> **Collected data**
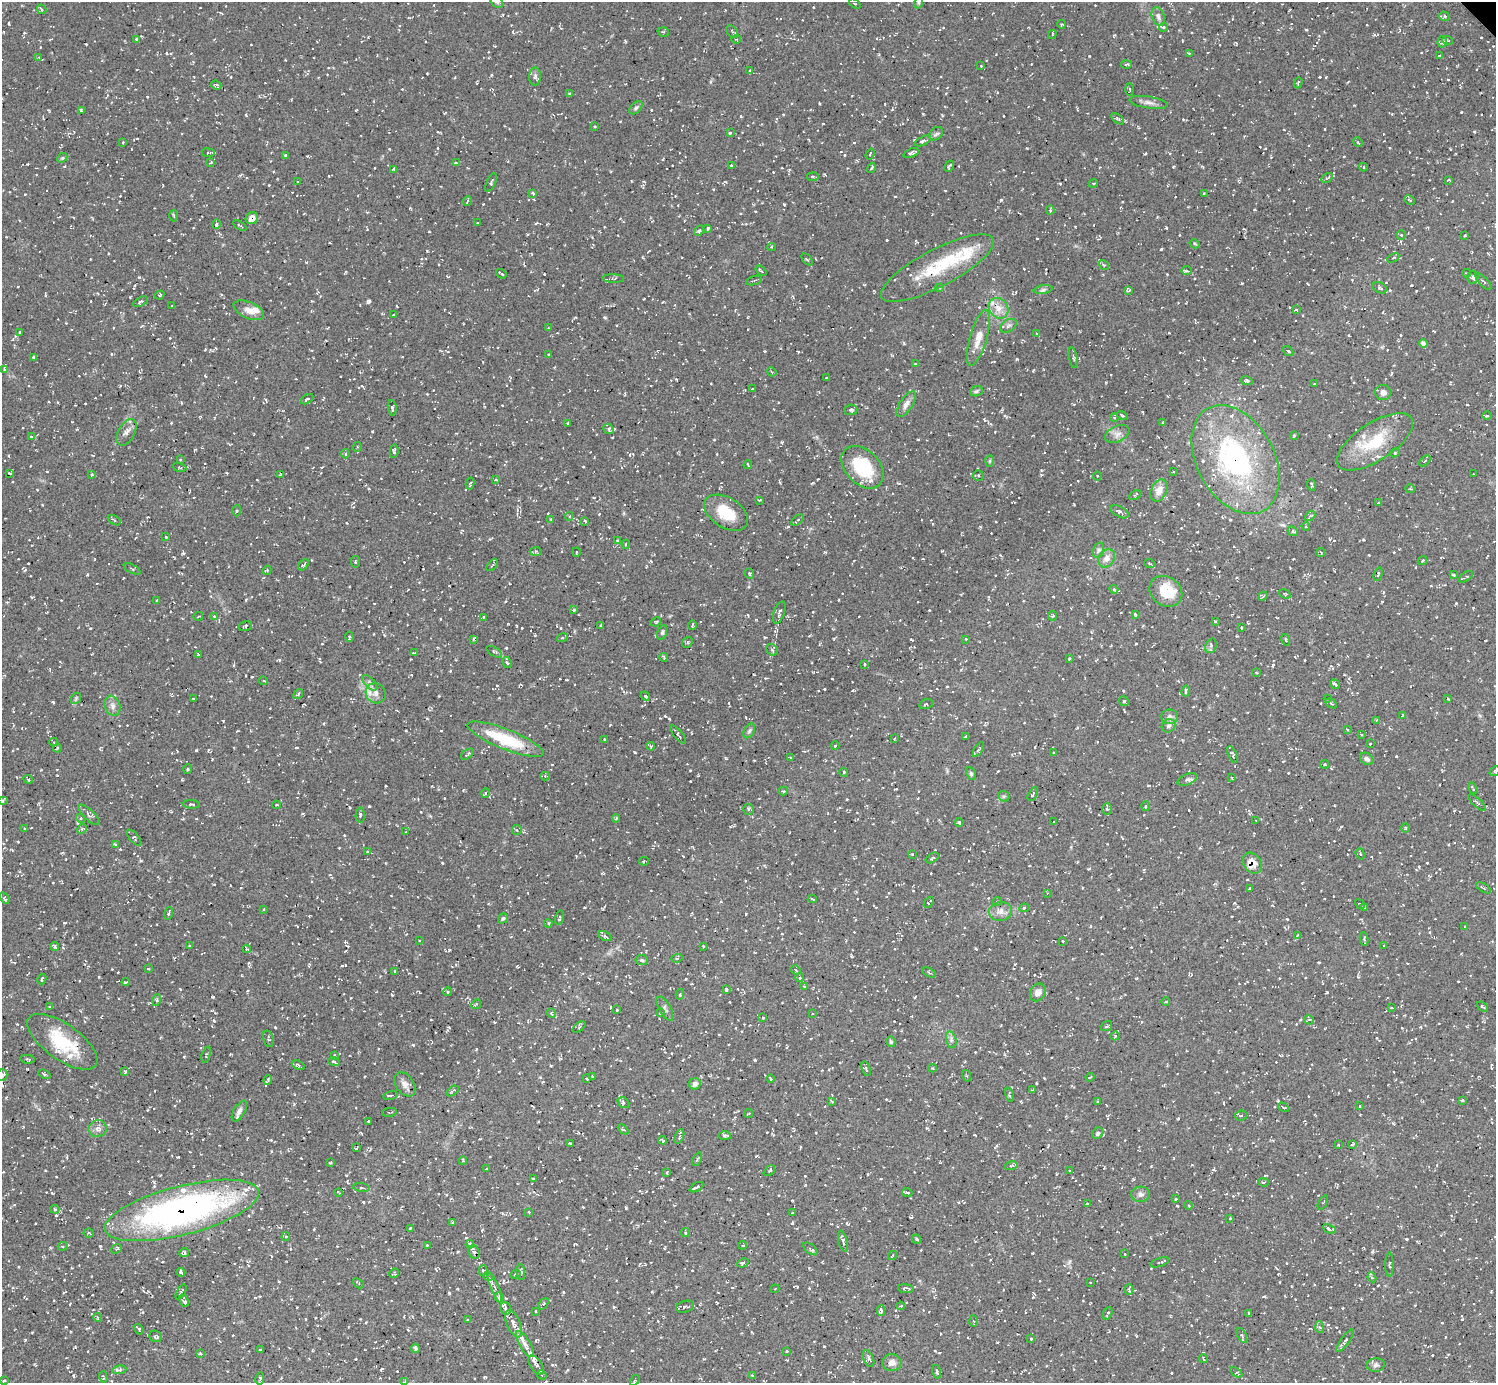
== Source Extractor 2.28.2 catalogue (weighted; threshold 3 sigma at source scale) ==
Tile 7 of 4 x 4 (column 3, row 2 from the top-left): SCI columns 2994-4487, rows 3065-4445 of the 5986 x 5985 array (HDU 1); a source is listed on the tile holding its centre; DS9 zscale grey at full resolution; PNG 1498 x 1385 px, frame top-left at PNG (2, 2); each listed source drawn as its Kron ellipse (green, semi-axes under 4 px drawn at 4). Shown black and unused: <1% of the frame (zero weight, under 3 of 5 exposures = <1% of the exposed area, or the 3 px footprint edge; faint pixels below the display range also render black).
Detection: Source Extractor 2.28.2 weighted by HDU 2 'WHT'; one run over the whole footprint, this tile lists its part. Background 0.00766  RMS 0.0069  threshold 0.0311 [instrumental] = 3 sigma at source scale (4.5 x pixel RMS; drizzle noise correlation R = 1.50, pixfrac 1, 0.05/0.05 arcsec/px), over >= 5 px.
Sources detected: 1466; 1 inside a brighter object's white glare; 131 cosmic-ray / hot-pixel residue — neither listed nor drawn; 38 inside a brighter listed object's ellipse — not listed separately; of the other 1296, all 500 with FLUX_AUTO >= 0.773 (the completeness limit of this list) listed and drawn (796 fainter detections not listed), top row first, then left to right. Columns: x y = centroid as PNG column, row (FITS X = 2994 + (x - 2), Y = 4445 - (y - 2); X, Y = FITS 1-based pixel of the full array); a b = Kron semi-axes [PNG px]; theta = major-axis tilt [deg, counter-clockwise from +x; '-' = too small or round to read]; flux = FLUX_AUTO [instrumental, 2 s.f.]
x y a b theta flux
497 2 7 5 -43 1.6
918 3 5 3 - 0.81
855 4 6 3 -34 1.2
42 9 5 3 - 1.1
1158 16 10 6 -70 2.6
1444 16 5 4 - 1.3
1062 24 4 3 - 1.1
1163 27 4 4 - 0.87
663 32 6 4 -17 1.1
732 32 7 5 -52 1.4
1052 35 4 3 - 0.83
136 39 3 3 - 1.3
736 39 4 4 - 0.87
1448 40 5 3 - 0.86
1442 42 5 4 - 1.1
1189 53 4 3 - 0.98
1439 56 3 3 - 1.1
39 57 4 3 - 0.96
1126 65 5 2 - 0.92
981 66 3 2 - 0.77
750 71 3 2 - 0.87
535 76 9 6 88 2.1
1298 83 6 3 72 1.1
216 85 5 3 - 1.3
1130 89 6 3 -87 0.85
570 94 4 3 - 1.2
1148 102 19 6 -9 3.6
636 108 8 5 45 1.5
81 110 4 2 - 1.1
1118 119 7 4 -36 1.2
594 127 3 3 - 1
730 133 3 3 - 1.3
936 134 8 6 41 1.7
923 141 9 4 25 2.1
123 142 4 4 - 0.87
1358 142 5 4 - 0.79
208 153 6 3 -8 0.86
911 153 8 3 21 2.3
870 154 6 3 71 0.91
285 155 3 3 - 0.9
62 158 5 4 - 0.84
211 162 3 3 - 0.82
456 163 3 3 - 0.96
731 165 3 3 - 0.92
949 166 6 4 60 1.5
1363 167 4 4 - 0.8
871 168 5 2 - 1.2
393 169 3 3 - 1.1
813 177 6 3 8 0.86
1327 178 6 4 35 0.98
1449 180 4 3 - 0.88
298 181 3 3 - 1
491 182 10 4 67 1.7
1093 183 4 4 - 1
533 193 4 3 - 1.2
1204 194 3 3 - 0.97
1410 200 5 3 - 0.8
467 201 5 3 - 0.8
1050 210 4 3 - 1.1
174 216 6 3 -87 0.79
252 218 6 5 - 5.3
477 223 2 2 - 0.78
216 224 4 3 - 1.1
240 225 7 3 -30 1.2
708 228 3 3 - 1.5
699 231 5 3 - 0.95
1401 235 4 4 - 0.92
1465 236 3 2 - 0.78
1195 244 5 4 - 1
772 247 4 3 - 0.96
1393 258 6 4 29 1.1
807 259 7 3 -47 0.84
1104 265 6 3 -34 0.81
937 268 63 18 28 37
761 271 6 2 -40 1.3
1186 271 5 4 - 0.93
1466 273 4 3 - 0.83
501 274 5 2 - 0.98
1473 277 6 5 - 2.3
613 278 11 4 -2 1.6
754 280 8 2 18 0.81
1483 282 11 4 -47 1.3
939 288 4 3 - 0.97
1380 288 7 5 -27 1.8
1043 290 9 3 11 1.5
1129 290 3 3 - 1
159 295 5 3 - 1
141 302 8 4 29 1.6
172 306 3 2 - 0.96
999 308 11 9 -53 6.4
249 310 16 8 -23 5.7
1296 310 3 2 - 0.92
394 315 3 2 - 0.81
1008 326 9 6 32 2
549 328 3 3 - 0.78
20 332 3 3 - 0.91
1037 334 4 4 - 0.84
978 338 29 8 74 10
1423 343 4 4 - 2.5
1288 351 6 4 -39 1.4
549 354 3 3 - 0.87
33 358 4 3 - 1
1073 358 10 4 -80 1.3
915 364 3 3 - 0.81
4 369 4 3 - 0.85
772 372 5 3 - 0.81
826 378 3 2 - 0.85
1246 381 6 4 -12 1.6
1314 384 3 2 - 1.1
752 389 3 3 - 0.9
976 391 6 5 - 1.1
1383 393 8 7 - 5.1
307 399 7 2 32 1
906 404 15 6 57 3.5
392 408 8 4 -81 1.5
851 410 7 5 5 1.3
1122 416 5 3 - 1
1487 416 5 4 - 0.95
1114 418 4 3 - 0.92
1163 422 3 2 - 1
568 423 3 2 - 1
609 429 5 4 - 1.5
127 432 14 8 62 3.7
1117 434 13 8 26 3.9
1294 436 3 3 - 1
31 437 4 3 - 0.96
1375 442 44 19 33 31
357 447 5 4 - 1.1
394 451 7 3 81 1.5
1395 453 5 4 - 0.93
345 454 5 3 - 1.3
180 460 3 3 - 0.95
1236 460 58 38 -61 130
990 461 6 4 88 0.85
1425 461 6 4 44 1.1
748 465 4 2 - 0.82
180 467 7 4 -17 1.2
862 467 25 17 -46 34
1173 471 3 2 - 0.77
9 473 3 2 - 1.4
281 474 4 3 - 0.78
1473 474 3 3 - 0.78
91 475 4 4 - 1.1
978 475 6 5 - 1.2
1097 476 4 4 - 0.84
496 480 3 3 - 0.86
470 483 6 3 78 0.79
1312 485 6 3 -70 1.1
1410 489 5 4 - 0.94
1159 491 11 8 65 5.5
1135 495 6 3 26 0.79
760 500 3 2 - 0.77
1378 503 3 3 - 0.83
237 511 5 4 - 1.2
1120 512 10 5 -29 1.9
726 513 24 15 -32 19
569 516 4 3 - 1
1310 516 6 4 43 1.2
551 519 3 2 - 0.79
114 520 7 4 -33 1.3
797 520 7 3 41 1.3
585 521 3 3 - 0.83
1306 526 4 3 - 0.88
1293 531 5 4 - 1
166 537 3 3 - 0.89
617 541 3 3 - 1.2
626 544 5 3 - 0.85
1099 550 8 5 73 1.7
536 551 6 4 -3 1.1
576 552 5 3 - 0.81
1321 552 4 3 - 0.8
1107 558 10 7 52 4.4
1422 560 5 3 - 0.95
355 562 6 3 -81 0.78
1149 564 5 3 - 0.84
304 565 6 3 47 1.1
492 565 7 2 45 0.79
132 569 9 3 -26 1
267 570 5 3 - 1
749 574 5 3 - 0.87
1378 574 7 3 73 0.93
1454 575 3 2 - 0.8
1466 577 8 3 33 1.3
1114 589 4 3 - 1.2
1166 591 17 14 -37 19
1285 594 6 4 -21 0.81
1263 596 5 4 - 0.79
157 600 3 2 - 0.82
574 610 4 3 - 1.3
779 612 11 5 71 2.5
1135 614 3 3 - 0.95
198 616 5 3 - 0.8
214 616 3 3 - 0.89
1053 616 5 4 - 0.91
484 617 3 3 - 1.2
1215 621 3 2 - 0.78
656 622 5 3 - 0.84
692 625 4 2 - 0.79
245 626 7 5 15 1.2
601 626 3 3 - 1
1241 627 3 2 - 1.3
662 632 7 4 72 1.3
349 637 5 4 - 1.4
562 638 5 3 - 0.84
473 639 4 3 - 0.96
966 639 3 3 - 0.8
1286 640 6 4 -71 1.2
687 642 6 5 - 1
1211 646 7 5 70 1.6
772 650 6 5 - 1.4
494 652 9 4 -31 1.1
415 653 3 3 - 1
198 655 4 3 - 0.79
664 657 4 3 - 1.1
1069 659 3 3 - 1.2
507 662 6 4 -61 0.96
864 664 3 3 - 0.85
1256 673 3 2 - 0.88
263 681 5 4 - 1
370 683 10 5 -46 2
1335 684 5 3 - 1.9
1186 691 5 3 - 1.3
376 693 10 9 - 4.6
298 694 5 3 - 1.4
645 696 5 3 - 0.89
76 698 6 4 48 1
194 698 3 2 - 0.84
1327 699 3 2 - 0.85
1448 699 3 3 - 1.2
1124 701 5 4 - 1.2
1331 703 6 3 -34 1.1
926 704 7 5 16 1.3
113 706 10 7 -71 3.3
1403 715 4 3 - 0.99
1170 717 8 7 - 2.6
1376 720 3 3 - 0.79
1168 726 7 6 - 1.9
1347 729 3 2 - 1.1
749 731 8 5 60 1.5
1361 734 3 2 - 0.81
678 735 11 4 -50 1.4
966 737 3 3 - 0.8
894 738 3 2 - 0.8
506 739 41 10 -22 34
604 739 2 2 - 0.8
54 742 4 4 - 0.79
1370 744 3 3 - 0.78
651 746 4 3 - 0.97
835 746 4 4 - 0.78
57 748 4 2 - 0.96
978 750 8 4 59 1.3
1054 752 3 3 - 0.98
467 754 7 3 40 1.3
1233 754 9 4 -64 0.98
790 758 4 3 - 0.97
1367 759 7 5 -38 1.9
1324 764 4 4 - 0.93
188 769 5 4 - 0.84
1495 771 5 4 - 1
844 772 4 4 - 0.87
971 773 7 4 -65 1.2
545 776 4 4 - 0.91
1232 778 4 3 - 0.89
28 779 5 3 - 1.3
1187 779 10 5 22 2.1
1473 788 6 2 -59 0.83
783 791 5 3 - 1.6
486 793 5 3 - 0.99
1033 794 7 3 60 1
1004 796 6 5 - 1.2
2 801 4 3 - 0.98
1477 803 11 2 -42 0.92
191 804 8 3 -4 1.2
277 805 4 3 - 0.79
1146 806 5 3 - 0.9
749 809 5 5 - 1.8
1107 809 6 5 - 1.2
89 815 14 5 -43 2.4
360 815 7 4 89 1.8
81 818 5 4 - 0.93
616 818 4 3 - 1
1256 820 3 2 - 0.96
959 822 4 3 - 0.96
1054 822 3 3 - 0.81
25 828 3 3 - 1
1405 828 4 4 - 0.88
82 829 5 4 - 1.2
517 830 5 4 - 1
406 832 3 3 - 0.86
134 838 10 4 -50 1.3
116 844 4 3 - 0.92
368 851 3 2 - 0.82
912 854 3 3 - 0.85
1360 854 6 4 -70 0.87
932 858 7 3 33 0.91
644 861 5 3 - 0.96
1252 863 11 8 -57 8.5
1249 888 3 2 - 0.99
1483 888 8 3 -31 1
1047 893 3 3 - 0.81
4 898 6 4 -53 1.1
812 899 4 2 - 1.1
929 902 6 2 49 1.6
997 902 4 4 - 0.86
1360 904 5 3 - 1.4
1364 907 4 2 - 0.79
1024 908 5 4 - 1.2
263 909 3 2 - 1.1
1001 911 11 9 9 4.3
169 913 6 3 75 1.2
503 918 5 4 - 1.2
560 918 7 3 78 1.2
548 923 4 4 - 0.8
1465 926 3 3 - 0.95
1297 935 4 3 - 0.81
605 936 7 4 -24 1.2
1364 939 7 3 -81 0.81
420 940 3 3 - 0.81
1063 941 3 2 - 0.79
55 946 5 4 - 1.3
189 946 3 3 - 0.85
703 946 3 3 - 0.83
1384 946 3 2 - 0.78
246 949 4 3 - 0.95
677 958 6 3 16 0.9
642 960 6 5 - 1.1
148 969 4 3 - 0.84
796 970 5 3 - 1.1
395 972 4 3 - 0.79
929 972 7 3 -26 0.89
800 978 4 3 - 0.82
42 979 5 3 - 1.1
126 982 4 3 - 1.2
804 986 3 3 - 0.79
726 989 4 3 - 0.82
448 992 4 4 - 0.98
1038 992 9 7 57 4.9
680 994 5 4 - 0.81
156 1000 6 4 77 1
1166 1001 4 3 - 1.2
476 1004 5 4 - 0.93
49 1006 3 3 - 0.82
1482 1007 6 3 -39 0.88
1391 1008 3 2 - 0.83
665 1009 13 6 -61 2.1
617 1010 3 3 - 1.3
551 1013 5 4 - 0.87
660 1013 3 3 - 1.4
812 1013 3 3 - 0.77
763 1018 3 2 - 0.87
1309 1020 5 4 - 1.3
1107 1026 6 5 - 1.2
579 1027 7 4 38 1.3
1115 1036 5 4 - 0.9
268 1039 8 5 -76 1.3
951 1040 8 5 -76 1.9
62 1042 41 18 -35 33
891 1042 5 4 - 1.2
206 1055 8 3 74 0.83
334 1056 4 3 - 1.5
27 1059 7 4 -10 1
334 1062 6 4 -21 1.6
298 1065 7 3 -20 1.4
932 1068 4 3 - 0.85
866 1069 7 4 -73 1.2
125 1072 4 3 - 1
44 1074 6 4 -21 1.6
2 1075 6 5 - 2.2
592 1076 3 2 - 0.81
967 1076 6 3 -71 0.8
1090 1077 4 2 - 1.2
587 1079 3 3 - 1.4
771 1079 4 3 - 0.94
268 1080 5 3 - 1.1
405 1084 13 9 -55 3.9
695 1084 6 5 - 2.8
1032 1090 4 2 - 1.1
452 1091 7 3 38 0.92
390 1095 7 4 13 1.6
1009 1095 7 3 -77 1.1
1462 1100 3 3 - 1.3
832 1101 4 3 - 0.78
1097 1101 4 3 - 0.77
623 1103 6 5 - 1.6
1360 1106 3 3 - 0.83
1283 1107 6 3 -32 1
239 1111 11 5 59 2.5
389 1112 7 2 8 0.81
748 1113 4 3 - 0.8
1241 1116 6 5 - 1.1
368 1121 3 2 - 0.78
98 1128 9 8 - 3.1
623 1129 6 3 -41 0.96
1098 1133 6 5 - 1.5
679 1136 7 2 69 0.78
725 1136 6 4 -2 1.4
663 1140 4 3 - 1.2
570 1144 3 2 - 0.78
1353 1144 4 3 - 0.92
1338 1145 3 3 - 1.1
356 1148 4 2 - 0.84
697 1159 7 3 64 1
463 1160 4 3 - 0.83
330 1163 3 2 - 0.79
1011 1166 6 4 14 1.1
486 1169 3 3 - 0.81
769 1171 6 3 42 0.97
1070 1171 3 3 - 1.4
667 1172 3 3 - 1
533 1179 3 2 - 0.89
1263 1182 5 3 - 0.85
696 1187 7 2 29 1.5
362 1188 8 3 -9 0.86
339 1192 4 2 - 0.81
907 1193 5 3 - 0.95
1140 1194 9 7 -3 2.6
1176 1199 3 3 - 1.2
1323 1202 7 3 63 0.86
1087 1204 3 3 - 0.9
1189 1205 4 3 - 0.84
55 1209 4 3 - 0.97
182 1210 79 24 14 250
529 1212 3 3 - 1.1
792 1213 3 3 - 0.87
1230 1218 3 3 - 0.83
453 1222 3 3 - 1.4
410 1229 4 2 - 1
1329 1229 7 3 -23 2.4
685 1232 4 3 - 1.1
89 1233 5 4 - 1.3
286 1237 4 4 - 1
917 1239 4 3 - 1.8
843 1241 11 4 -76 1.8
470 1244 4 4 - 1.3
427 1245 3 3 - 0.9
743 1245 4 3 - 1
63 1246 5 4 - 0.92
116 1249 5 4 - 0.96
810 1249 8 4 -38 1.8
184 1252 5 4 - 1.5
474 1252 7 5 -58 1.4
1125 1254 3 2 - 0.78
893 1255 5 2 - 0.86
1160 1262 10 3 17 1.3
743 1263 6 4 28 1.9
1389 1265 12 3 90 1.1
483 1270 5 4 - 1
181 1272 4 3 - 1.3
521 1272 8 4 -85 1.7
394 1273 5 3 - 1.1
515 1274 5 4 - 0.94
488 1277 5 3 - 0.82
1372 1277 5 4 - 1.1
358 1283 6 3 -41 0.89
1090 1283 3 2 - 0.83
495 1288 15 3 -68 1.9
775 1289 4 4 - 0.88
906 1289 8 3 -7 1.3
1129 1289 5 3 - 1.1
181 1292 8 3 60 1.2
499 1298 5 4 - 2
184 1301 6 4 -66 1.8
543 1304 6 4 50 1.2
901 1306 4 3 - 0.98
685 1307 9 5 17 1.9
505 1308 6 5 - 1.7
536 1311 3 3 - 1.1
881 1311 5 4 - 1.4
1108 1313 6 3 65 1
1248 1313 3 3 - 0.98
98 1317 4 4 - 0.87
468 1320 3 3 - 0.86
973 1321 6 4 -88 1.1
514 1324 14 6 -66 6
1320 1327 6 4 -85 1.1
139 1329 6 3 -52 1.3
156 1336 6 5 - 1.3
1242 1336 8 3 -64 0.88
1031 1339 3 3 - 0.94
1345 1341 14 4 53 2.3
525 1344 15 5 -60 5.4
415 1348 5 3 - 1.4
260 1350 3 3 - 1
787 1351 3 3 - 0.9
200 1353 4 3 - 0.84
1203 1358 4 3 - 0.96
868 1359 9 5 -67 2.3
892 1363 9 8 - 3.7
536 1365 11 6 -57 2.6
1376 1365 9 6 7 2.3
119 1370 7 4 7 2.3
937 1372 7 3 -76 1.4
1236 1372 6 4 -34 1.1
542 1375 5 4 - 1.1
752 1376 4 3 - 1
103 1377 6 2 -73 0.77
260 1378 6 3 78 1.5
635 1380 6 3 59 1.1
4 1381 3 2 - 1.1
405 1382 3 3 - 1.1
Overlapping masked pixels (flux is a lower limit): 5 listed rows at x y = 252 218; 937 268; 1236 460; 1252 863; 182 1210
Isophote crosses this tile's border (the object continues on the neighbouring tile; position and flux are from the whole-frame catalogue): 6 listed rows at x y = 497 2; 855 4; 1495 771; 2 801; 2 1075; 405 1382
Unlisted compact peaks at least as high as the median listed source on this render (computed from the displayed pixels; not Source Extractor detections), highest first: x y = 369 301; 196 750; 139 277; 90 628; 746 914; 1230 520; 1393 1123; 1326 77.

> **Requirement**
Copy out the lines from the start of the listing through the line containing "Detection: Source Extractor", both included. Leave the pictures out.

> **Answer to this exercise**
== Source Extractor 2.28.2 catalogue (weighted; threshold 3 sigma at source scale) ==
Tile 7 of 4 x 4 (column 3, row 2 from the top-left): SCI columns 2994-4487, rows 3065-4445 of the 5986 x 5985 array (HDU 1); a source is listed on the tile holding its centre; DS9 zscale grey at full resolution; PNG 1498 x 1385 px, frame top-left at PNG (2, 2); each listed source drawn as its Kron ellipse (green, semi-axes under 4 px drawn at 4). Shown black and unused: <1% of the frame (zero weight, under 3 of 5 exposures = <1% of the exposed area, or the 3 px footprint edge; faint pixels below the display range also render black).
Detection: Source Extractor 2.28.2 weighted by HDU 2 'WHT'; one run over the whole footprint, this tile lists its part. Background 0.00766  RMS 0.0069  threshold 0.0311 [instrumental] = 3 sigma at source scale (4.5 x pixel RMS; drizzle noise correlation R = 1.50, pixfrac 1, 0.05/0.05 arcsec/px), over >= 5 px.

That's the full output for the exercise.